Model Type: Hybrid Symbolic–Transformer
Base Model: Qwen-8B
Framework: PyTorch + Transformers-compatible
Purpose: Long-memory symbolic reasoning + high-fidelity language generation


Overview

SymbioticLM-8B is a state-of-the-art hybrid transformer model with built-in symbolic cognition. It combines an 8B Qwen-based transformer with modular symbolic processors and a persistent memory buffer.

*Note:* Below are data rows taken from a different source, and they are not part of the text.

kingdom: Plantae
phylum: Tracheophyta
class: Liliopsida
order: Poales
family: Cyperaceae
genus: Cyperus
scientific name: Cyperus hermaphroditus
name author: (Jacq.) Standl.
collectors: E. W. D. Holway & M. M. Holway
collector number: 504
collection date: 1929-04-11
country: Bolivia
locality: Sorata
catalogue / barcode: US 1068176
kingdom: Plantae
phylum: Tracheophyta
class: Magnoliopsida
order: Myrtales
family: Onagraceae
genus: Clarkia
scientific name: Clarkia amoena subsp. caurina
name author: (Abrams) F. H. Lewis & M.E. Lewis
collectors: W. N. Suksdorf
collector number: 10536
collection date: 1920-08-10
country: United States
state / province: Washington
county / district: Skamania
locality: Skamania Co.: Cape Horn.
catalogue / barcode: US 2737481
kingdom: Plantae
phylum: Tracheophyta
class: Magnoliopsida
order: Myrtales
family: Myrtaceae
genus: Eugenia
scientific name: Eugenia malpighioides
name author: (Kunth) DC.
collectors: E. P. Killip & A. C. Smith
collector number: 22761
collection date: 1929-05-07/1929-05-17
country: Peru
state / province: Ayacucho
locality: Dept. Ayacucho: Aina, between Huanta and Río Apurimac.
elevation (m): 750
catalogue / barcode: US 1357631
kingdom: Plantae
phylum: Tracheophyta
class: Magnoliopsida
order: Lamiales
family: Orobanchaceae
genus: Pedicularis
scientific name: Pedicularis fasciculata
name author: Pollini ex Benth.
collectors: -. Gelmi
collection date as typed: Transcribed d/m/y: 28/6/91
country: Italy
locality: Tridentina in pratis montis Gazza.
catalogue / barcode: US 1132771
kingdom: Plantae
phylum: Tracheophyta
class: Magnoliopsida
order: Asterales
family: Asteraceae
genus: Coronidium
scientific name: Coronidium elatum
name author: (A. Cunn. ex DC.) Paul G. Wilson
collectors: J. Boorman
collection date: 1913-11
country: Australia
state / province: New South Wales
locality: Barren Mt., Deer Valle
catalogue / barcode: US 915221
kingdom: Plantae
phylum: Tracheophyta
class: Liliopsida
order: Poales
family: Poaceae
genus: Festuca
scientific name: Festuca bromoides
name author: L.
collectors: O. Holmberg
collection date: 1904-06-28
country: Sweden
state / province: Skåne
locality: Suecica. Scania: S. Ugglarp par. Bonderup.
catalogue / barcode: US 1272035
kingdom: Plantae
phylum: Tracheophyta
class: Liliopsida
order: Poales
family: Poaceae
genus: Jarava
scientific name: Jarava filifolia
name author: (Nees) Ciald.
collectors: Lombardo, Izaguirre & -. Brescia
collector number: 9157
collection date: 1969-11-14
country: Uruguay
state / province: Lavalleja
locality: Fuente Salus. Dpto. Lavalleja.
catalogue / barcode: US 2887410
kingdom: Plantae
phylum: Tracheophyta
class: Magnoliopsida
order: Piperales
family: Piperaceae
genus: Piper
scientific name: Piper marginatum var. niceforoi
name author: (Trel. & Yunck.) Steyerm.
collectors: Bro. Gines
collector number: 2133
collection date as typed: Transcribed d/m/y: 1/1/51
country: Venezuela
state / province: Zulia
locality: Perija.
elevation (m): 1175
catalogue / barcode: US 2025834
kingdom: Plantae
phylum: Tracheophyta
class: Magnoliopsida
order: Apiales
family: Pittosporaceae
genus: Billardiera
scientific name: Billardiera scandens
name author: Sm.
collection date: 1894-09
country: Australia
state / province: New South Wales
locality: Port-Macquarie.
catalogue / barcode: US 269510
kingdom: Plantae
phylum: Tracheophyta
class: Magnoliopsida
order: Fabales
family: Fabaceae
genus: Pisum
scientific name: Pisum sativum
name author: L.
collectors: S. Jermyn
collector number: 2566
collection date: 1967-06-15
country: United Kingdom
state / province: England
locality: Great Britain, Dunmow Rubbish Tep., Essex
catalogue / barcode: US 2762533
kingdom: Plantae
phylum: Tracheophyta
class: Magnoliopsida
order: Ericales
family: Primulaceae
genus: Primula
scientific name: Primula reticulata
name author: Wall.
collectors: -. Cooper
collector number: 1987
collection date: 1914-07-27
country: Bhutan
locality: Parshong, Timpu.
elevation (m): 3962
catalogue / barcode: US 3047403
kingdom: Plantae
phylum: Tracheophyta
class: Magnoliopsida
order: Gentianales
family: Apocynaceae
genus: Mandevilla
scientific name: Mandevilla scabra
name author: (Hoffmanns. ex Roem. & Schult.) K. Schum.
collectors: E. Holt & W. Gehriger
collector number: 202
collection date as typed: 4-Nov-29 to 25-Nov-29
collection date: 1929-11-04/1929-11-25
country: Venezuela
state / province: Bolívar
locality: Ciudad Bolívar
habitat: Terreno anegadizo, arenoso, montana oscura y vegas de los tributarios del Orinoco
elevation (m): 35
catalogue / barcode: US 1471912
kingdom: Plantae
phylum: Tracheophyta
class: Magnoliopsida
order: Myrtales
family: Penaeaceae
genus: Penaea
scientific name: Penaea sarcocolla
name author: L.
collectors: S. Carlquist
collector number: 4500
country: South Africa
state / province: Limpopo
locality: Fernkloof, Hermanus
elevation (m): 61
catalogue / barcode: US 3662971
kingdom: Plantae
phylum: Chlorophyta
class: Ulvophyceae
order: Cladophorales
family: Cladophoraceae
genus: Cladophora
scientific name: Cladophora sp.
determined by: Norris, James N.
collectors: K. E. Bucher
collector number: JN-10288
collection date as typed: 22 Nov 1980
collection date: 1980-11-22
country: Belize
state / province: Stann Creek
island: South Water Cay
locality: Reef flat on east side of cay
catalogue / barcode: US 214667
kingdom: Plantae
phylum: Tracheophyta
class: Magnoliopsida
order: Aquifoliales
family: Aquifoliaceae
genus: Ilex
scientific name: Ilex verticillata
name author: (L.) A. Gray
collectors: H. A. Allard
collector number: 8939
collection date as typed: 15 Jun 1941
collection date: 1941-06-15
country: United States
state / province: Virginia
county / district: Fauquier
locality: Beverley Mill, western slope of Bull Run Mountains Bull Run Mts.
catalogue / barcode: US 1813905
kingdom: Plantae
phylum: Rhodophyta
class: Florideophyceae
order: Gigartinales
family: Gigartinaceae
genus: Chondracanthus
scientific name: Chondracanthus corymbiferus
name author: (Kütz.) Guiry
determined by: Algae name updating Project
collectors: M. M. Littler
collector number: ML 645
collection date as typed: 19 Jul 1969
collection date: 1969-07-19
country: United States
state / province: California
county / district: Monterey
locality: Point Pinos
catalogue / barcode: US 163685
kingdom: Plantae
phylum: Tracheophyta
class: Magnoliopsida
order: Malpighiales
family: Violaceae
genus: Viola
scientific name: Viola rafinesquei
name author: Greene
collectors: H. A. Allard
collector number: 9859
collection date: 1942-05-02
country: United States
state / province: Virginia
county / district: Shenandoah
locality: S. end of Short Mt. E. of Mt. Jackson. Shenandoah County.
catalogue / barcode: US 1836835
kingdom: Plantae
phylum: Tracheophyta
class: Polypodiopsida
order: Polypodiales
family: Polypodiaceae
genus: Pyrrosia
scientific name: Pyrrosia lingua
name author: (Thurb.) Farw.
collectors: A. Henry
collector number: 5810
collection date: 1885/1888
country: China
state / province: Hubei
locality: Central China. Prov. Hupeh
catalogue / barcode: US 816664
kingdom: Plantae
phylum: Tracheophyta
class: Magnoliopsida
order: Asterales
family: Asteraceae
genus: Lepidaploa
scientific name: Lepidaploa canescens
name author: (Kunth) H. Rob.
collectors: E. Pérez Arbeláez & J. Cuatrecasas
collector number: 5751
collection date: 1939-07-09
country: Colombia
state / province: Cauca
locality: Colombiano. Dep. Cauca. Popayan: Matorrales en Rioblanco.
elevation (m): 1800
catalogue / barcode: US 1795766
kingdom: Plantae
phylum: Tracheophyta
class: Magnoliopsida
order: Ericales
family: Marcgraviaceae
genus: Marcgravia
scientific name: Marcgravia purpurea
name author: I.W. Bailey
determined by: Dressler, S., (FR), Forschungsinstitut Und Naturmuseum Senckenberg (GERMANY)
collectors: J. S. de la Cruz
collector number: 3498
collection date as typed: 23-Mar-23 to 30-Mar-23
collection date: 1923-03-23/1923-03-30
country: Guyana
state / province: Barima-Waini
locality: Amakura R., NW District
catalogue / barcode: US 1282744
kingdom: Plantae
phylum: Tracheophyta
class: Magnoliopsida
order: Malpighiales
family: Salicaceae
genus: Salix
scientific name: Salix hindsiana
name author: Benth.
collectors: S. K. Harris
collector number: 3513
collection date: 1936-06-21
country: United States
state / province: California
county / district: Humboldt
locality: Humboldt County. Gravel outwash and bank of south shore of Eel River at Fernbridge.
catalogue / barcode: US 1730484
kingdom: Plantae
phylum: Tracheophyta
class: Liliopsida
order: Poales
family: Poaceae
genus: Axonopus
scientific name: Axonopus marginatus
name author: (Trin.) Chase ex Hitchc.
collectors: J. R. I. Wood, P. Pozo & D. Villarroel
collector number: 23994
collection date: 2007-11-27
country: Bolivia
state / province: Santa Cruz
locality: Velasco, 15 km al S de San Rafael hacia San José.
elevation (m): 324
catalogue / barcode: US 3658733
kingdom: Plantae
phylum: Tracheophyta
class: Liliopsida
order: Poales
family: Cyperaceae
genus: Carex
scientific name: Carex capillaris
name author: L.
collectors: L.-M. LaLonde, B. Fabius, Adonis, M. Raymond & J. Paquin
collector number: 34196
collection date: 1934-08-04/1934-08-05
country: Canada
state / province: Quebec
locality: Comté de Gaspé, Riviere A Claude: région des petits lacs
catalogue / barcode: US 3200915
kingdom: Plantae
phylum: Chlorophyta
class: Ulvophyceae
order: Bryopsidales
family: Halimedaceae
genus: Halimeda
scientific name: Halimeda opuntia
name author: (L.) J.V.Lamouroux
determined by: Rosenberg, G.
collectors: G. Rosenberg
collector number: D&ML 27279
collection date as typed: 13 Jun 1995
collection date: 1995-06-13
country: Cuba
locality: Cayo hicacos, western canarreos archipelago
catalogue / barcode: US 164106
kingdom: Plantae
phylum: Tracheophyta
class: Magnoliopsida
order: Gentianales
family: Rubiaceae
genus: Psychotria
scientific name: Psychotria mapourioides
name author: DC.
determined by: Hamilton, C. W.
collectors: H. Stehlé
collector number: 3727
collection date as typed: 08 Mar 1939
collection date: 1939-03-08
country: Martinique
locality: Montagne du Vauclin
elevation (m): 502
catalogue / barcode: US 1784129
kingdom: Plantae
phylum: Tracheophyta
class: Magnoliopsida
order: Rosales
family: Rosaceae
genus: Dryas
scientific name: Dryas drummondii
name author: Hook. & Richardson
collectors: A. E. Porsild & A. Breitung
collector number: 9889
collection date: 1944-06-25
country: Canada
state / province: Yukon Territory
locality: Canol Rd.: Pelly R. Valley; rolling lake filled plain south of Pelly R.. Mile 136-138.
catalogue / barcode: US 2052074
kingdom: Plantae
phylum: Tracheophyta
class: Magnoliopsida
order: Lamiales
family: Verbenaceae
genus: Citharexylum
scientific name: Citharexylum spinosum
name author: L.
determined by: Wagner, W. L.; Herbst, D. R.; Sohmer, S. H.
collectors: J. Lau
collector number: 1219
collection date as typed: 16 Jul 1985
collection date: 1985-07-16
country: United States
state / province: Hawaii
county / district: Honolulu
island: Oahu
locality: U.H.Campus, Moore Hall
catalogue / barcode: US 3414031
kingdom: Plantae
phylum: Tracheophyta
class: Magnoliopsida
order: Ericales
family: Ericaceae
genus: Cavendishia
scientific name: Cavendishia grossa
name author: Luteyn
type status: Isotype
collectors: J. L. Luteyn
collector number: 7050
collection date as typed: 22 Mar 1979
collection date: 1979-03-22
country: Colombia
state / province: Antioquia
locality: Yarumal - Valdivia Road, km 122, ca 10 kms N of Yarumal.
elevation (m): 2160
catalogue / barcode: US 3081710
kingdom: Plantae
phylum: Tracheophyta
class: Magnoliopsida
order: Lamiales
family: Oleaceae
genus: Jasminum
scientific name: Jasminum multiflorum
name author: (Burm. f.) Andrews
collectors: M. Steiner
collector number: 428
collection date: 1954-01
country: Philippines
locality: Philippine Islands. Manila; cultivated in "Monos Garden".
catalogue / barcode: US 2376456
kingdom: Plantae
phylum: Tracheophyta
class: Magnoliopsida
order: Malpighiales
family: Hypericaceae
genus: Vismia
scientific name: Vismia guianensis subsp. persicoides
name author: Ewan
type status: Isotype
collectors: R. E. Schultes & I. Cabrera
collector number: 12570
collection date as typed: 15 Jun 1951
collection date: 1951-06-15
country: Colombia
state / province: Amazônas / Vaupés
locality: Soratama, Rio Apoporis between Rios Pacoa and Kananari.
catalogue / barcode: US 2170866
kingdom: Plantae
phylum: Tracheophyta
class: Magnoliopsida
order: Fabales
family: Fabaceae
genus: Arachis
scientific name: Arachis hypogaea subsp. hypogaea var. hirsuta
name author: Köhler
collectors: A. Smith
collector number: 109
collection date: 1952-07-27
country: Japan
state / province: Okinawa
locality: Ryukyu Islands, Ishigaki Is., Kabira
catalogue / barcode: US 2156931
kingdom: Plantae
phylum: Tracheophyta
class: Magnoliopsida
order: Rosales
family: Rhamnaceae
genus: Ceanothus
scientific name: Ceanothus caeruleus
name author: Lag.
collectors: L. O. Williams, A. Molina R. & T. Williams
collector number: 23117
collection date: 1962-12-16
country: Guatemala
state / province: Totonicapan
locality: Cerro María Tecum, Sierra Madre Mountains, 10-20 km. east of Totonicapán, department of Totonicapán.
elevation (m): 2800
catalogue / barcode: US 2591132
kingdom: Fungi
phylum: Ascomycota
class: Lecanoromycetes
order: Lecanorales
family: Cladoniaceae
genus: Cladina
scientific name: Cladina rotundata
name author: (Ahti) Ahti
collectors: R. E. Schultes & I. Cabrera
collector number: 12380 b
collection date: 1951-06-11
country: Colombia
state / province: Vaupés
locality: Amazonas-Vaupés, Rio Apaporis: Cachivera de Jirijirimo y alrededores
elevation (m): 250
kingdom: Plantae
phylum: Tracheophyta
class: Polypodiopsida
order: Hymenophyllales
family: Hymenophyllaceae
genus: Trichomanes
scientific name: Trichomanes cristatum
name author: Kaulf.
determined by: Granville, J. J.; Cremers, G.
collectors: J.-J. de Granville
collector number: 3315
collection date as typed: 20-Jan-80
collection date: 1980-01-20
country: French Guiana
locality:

The model supports both general conversation and deep symbolic tasks such as theorem generation, logical chaining, and structured reasoning with retained memory across turns.


Architecture Highlights

  • Backbone: Qwen-8B rotary transformer
  • Symbolic Dim: 4096
  • Symbolic Modules:
    • ThoughtDynamicsLNN (multi-head LSTM attention)
    • CrystallineProcessor (DNAConv GNN)
    • LiquidThoughtProcessor (recurrent symbol folding)
    • HelicalDNAProcessor (helical linear projection)
  • Memory: 2048 symbolic vectors (float32) with entropy-aware retrieval and contextual recall
  • Dream Mode: Self-generates symbolic cognition offline

Files Included

File Description
model.bin PyTorch weights (LFS tracked)
model.safetensors Same weights in safetensors format (recommended)
memory.pt Symbolic memory snapshot (entropic, pretrained)
config.json Base model configuration
generation_config.json Sampling and decoding config (temperature, top_p, etc.)
tokenizer.json Tokenizer data with custom tags and structure
added_tokens.json Extra tokens like <THM>, <PROOF>, <D_EPS>
special_tokens_map.json Maps for special tokens used during generation

Intended Uses

  • General symbolic reasoning and logical conversation
  • Memory-aware tutoring, research assistants
  • Code + math proof modeling
  • Context-persistent dialogue systems

Limitations

  • Not instruction-tuned (e.g., chat-style inputs may require prompt engineering)
  • Larger memory buffer may increase CPU load slightly
  • Symbolic inference is offline-evolved; memory must be actively seeded

Citations

This model was designed and built from Discrepancy Analysis, paper to be published soon!